Tetapi, masa-masa bahagia itu singkat sekali. Pada waktu Natsir hendak menetapkan politik pemerintah, Sukarno hendak menyampaikan sepatah dua patah kata. Agaknya Sukarno mengira, karena Masyumi adalah pendukung kuat kabinet presidentiil, maka Natsir tentu akan memperbolehkan Sukarno bicara dalam rapat kabinet. Ternyata Natsir berpendapat, sebagai Perdana Menteri, dia harus menentukan sendiri politik pemerintah, karena dialah yang bertanggung jawab penuh atas jalannya pemerintahan.

Perbedaan politik terutama terjadi soal Irian Barat (kini Papua). Dalam soal Irian Barat, Natsir tidak dapat mengikuti politik Sukarno.

Mengenai hubungan antara Natsir dengan Sukarno di kemudian hari, nanti akan banyak yang dapat diceritakan. ()

Pengantar Redaksi

PADA 16 Juni 1982, Mr. Mohamad Roem berceramah mengenai proses peralihan dari Negara RIS ke Negara Kesatuan. Ceramah di depan mahasiswa Indonesia yang belajar di Eropa itu disampaikan di Hotel Babylon, Den Haag dalam bahasa Belanda.

Terjemahan bahasa Indonesia ceramah tersebut dimuat dalam Bunga Rampai dari Sejarah, Jakarta, (Bulan Bintang, 1988, hlm 87-98).

Kami berpendapat ceramah yang sudah berusia 42 tahun ini penting disebarluaskan kembali agar kita yang gemar teriak "Saya NKRI," atau "NKRI harga mati," memahami bagaimana para pendahulu kita dengan telaten mengalihkan Negara Serikat ke Negara Kesatuan, menurut Menteri Luar Negeri pada Kabinet Natsir, dengan cara-cara yang membahagiakan semua orang.

Yang tidak kurang pentingnya, orang-orang harus tahu bahwa tokoh paling penting di balik peralihan ke Negara Kesatuan adalah Mohammad Natsir, murid guru utama Persatuan Islam, Ustadz S. Hassan. 

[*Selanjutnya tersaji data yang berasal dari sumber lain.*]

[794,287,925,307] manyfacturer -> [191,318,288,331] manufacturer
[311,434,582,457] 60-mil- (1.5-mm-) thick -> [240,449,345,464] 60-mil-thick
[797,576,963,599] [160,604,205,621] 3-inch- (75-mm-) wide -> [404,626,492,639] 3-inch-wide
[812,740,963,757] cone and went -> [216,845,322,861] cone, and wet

Dalam riwayat gerakan modern Islam di Indonesia, seperti antara lain ditulis oleh Deliar Noer, Persatuan Islam tergolong organisasi Islam yang puritan. Dalam soal anti-Takhayul, Bid'ah, dan Khurafat, sikap Persis lebih keras dari Muhammadiyah.

Dari rahim Persis itulah, lahir seorang tokoh yang dengan cara-cara santun, mengajak 16 negara bagian dan tokoh-tokoh politik masa itu untuk beralih dari RIS ke Negara Kesatuan.

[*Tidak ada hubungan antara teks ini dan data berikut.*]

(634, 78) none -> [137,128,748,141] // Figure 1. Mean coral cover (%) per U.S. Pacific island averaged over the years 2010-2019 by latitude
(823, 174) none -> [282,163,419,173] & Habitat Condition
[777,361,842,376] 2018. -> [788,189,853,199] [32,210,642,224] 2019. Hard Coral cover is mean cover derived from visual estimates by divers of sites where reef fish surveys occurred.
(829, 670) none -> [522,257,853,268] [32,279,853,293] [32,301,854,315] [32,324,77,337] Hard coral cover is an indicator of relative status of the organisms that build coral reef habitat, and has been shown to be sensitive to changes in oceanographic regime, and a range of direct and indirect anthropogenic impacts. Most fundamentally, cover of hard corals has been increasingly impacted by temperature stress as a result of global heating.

Bagi mereka yang biasa berjualan radikal-radikul dan telorasin, tentu aneh, seorang yang berasal dari organisasi Islam "garis keras" bisa meyakinkan berbagai pihak untuk beralih ke Negara Kesatuan tanpa seorang atau segolongan pun yang dipermalukan, tanpa sebutir peluru pun yang diletuskan.

Membaca riwayat NKRI adalah membaca politik santun Ustadz Mohammad Natsir yang teguh pendirian, meyakini kebenaran ajaran Islam, tapi siap berdialog dengan siapa pun.